• Task description:
Please write out the records starting at the line containing "Between 25000 and 20000, which is larger?" and ending at the line containing "Between Brass Spectacles", with both of those lines included and the pictures left out.

• Entries shown:
§ §
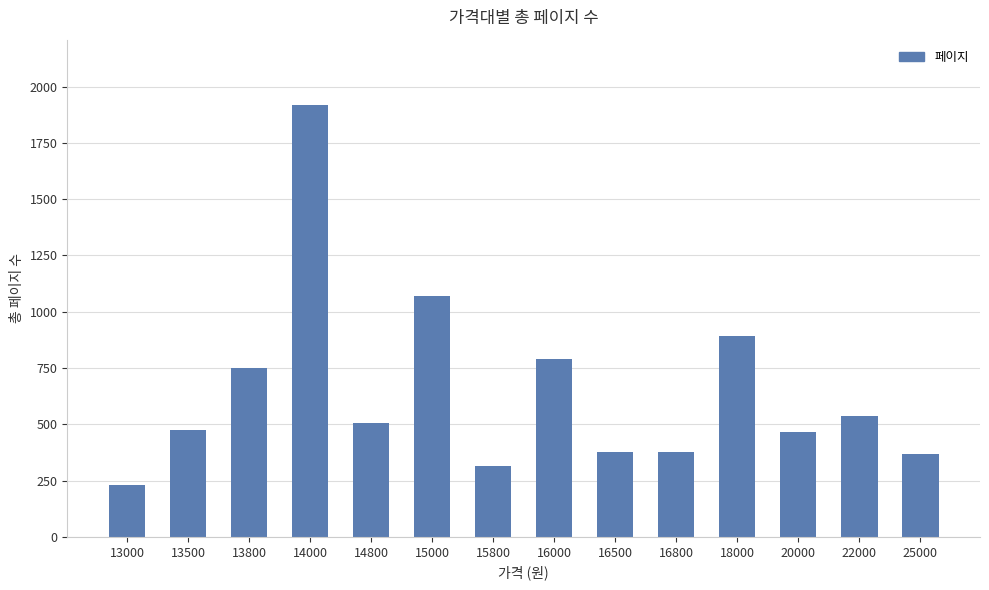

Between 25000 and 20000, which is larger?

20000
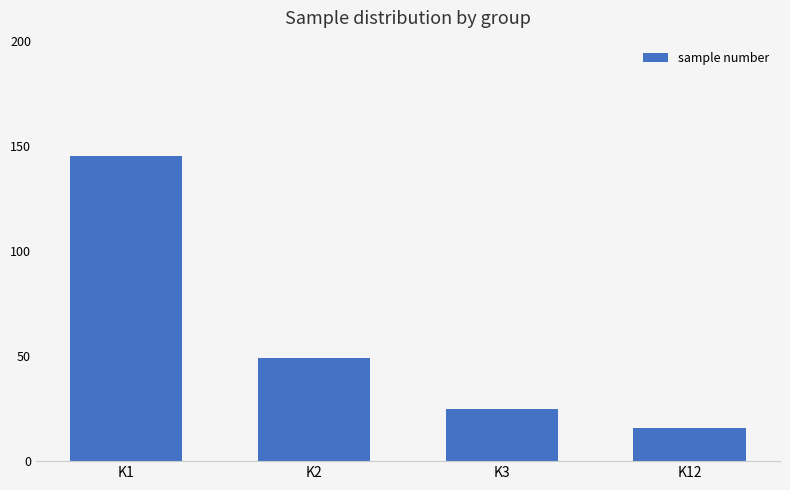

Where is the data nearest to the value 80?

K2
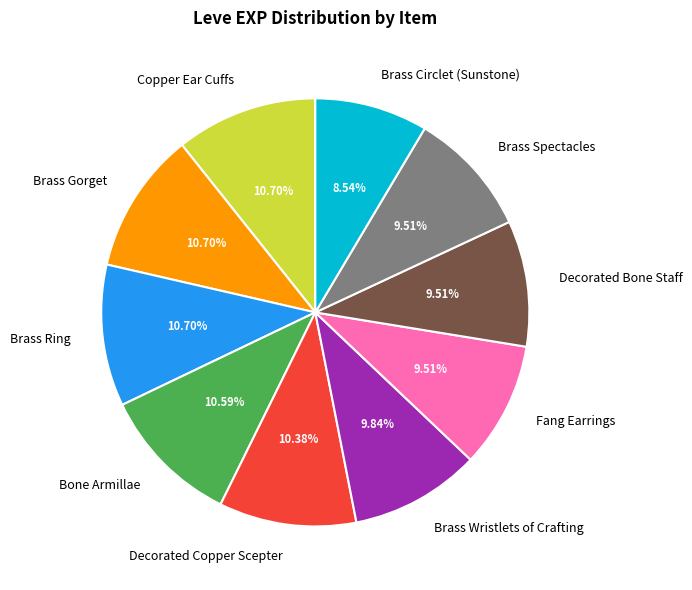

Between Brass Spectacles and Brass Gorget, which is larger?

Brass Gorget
§ §
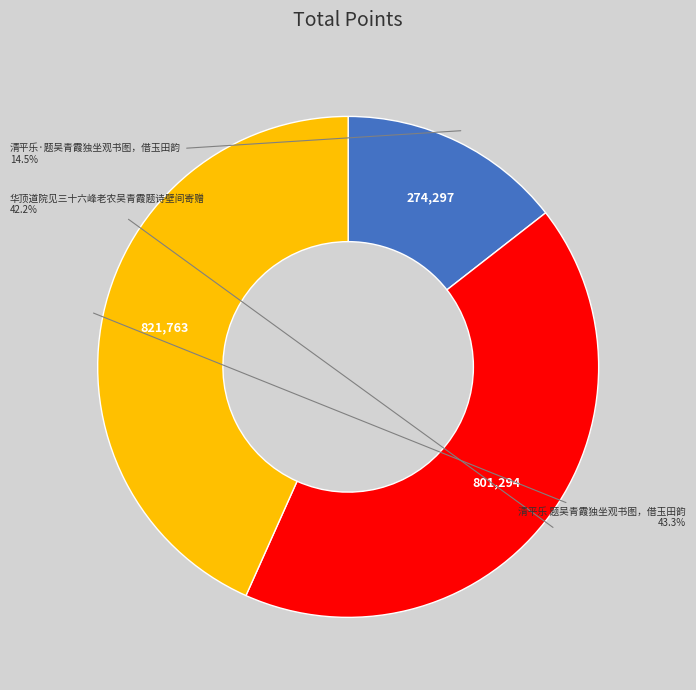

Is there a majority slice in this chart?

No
§ §
• Task answer:
Between 25000 and 20000, which is larger?

20000

Where is the data nearest to the value 80?

K2

Between Brass Spectacles and Brass Gorget, which is larger?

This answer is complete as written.